▶ Instructions to follow
Copy the entries that follow line for line, without any changes, and leave the pictures out of your copy.

▶ Record extracts

━━━

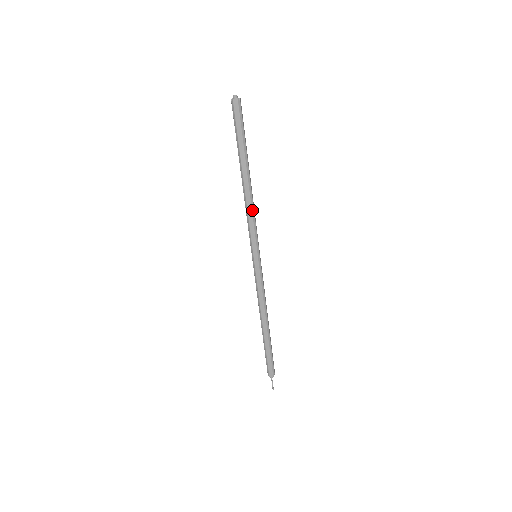
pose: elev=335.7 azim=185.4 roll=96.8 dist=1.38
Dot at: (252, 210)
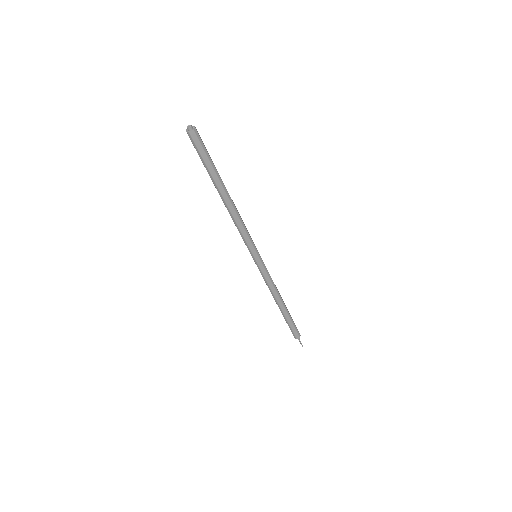
Dot at: (241, 222)
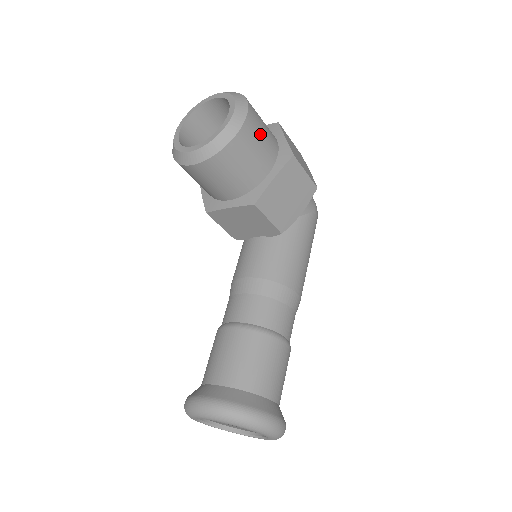
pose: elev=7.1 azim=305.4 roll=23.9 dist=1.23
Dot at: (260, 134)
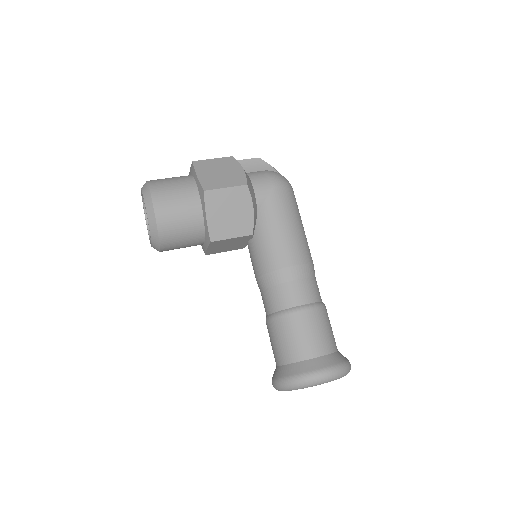
Dot at: (173, 201)
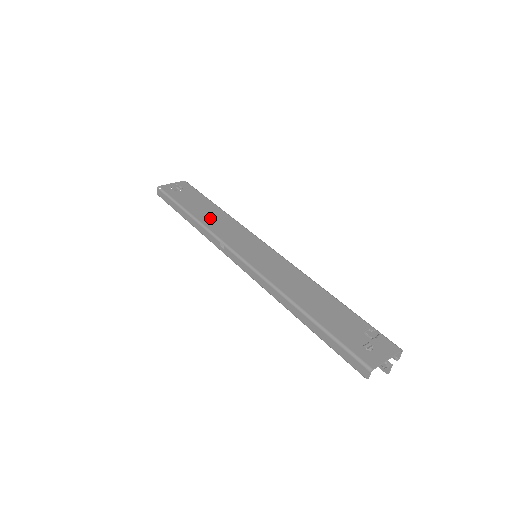
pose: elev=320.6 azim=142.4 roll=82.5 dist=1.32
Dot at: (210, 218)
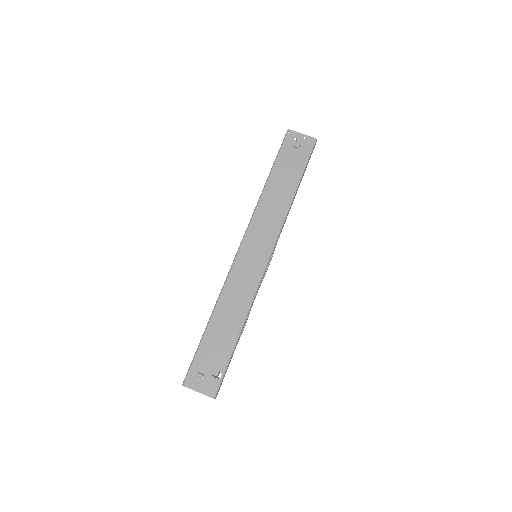
Dot at: (273, 197)
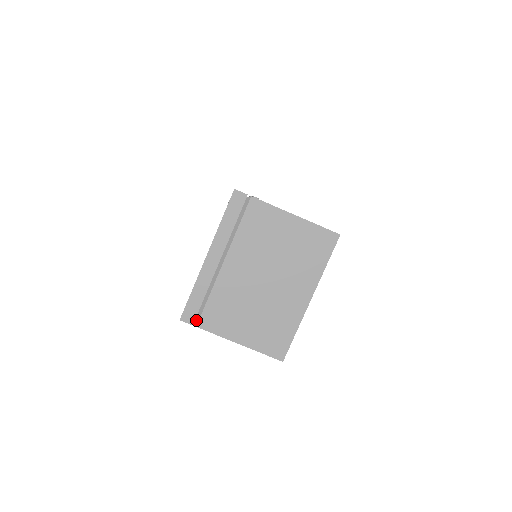
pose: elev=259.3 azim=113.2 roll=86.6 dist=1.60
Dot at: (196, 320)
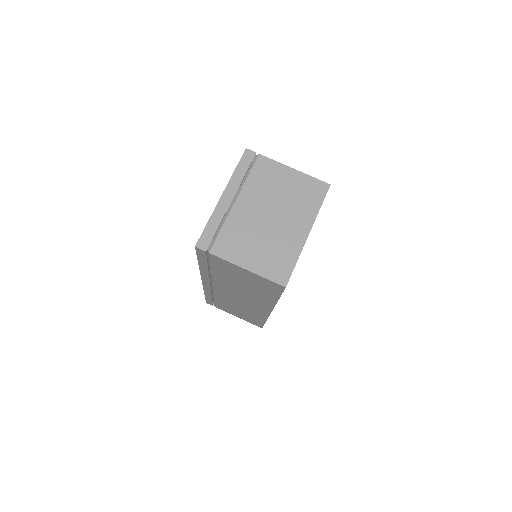
Dot at: (209, 248)
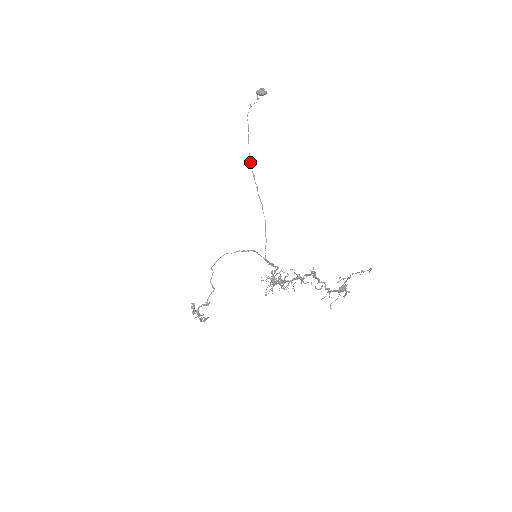
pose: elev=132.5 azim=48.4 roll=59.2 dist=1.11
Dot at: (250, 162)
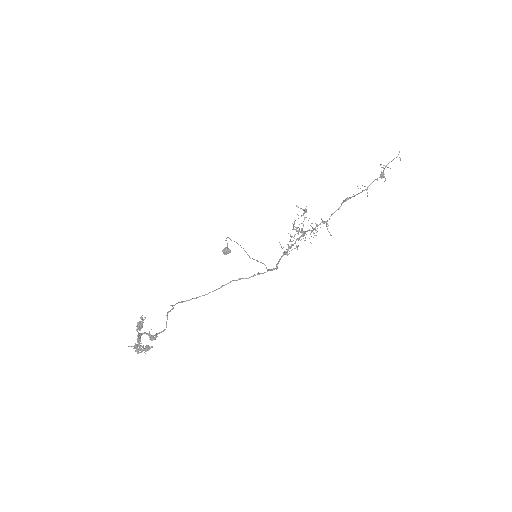
Dot at: (236, 242)
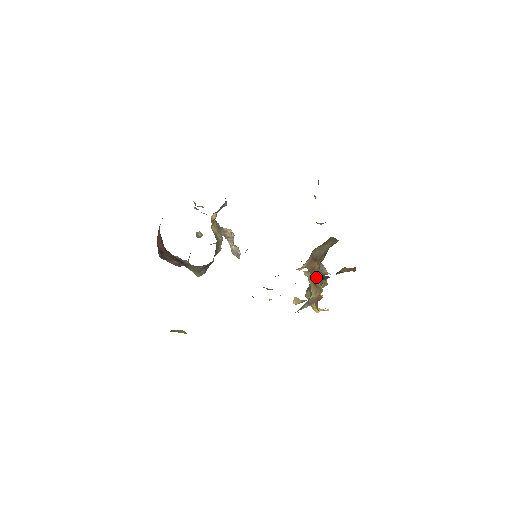
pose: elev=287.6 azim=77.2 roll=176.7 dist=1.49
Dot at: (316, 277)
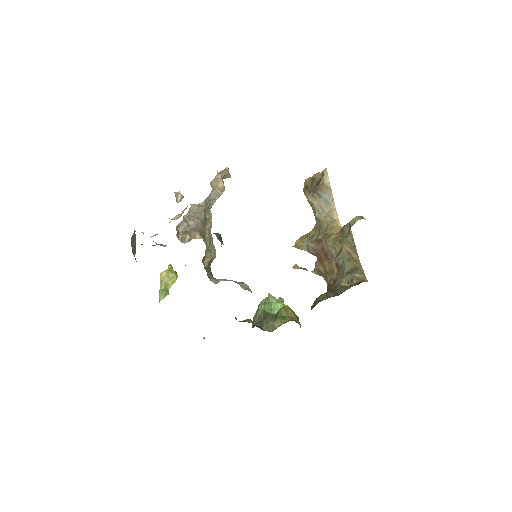
Dot at: (323, 271)
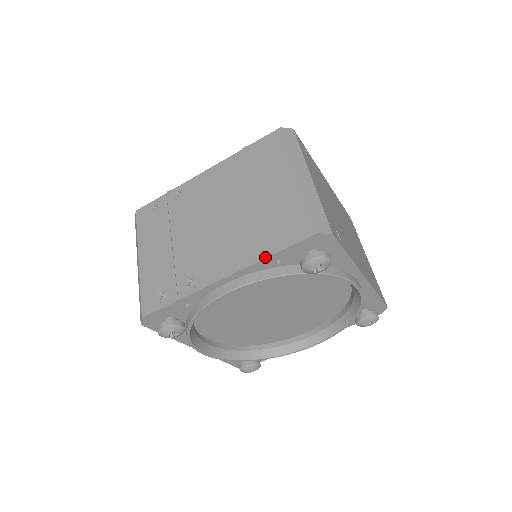
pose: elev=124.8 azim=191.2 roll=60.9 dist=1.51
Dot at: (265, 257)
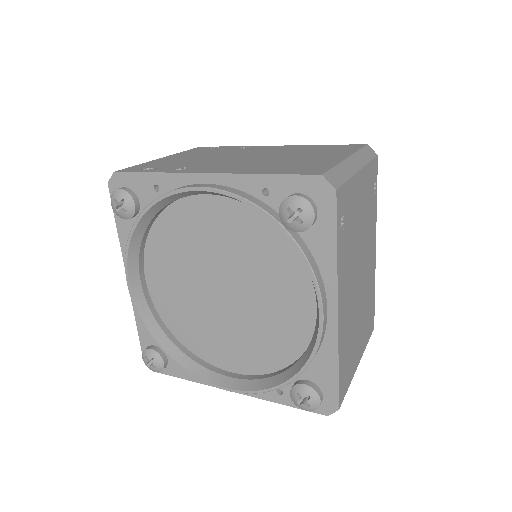
Dot at: (257, 173)
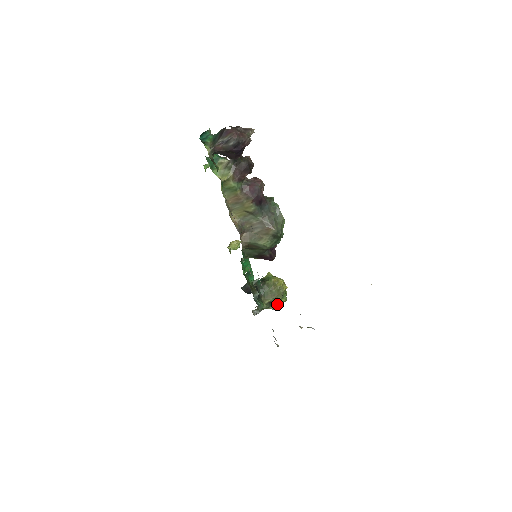
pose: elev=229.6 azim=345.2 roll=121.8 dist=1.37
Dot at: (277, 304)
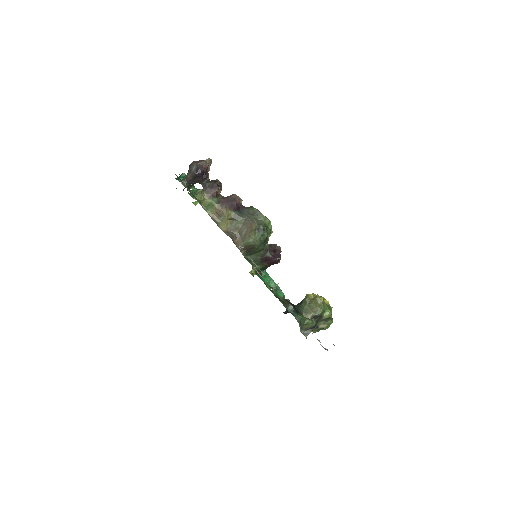
Dot at: (324, 320)
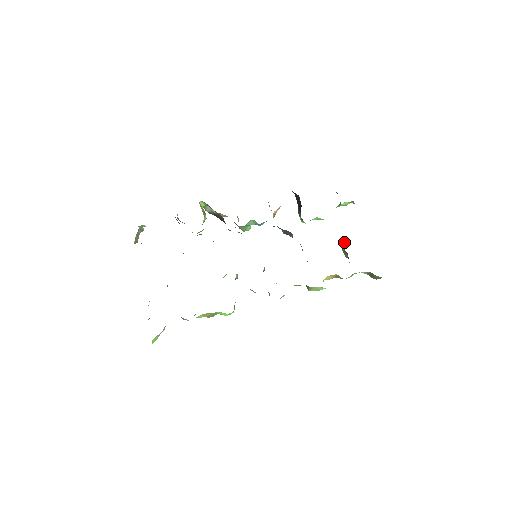
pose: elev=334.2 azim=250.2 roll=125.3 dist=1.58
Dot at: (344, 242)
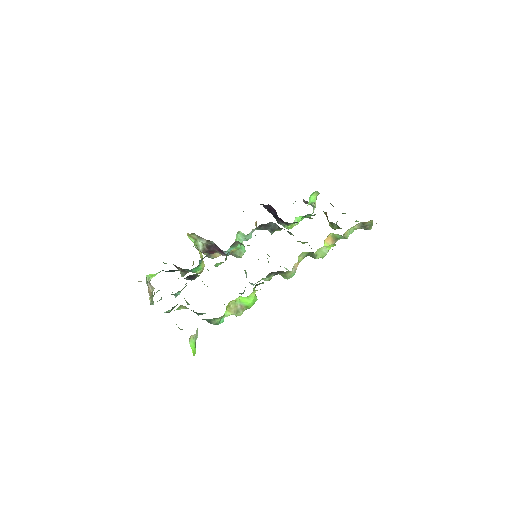
Dot at: occluded
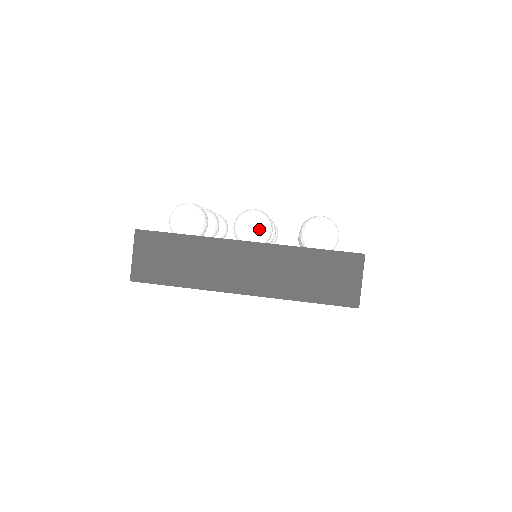
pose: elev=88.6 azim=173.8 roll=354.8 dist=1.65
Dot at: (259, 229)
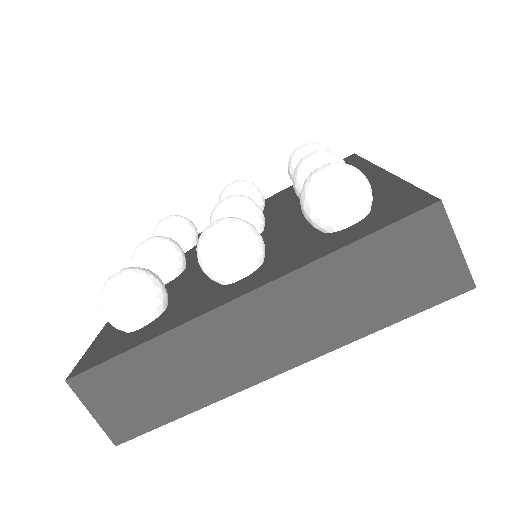
Dot at: (241, 256)
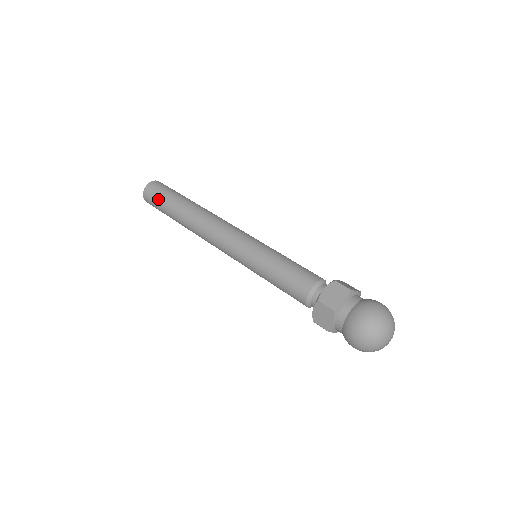
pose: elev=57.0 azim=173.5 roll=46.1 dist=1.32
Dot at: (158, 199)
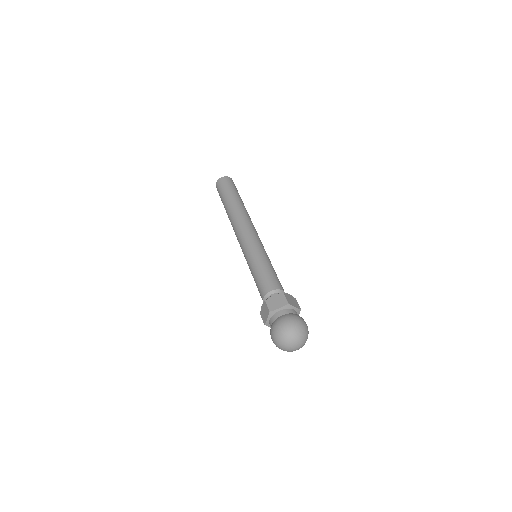
Dot at: occluded
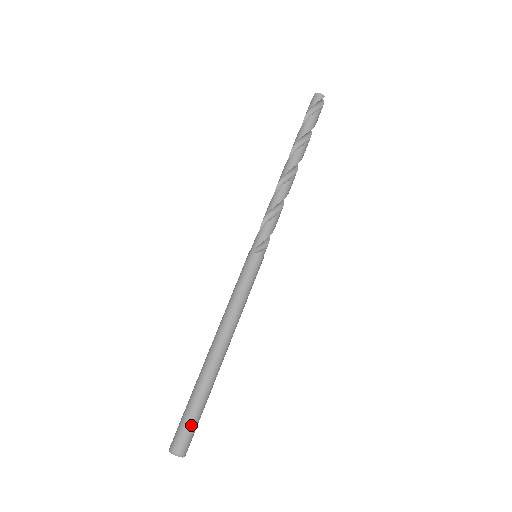
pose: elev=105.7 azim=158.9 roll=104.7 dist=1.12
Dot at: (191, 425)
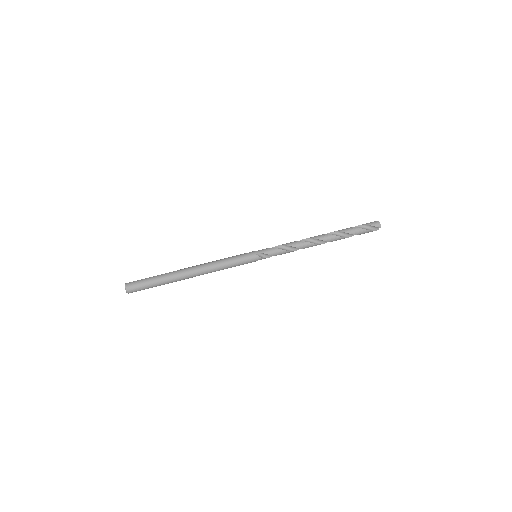
Dot at: (145, 285)
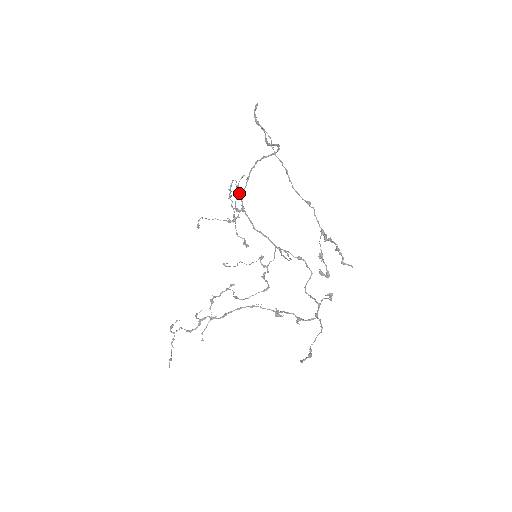
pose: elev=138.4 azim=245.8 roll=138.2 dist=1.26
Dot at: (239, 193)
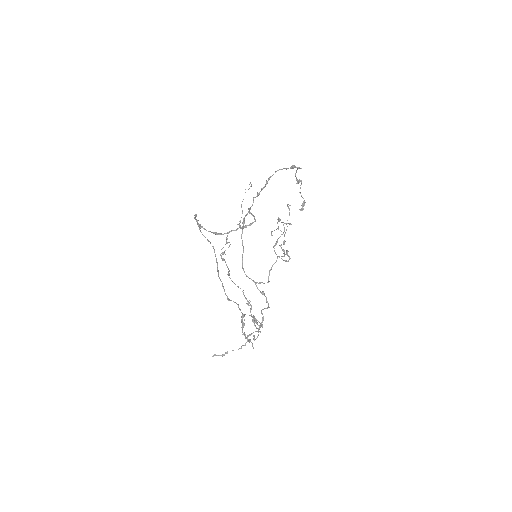
Dot at: (300, 168)
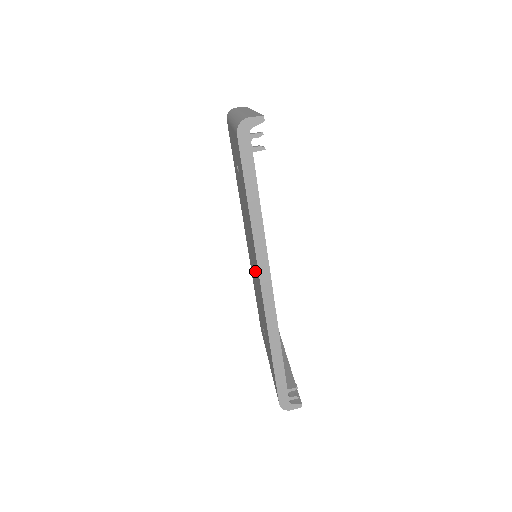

━━━

▶ Output of the task
pose: elev=335.7 azim=185.4 roll=96.8 dist=1.38
Dot at: (252, 210)
Dot at: (241, 222)
pose: elev=7.1 azim=305.4 roll=23.9 dist=1.23
Dot at: (260, 134)
Dot at: (173, 201)
pose: elev=320.6 azim=142.4 roll=82.5 dist=1.32
Dot at: (210, 218)
Dot at: (273, 197)
pose: elev=259.3 azim=113.2 roll=86.6 dist=1.60
Dot at: (196, 320)
Dot at: (209, 248)
pose: elev=132.5 azim=48.4 roll=59.2 dist=1.11
Dot at: (250, 162)
Dot at: (236, 242)
pose: elev=287.6 azim=77.2 roll=176.7 dist=1.49
Dot at: (316, 277)
Dot at: (323, 271)
pose: elev=124.8 azim=191.2 roll=60.9 dist=1.51
Dot at: (265, 257)
Dot at: (257, 173)
pose: elev=229.6 azim=345.2 roll=121.8 dist=1.37
Dot at: (277, 304)
Dot at: (324, 320)
pose: elev=334.2 azim=250.2 roll=125.3 dist=1.58
Dot at: (344, 242)
Dot at: occluded
pose: elev=88.6 azim=173.8 roll=354.8 dist=1.65
Dot at: (259, 229)
Dot at: (241, 256)
pose: elev=57.0 azim=173.5 roll=46.1 dist=1.32
Dot at: (158, 199)
Dot at: occluded
pose: elev=105.7 azim=158.9 roll=104.7 dist=1.12
Dot at: (191, 425)
Dot at: (145, 285)
pose: elev=138.4 azim=245.8 roll=138.2 dist=1.26
Dot at: (239, 193)
Dot at: (300, 168)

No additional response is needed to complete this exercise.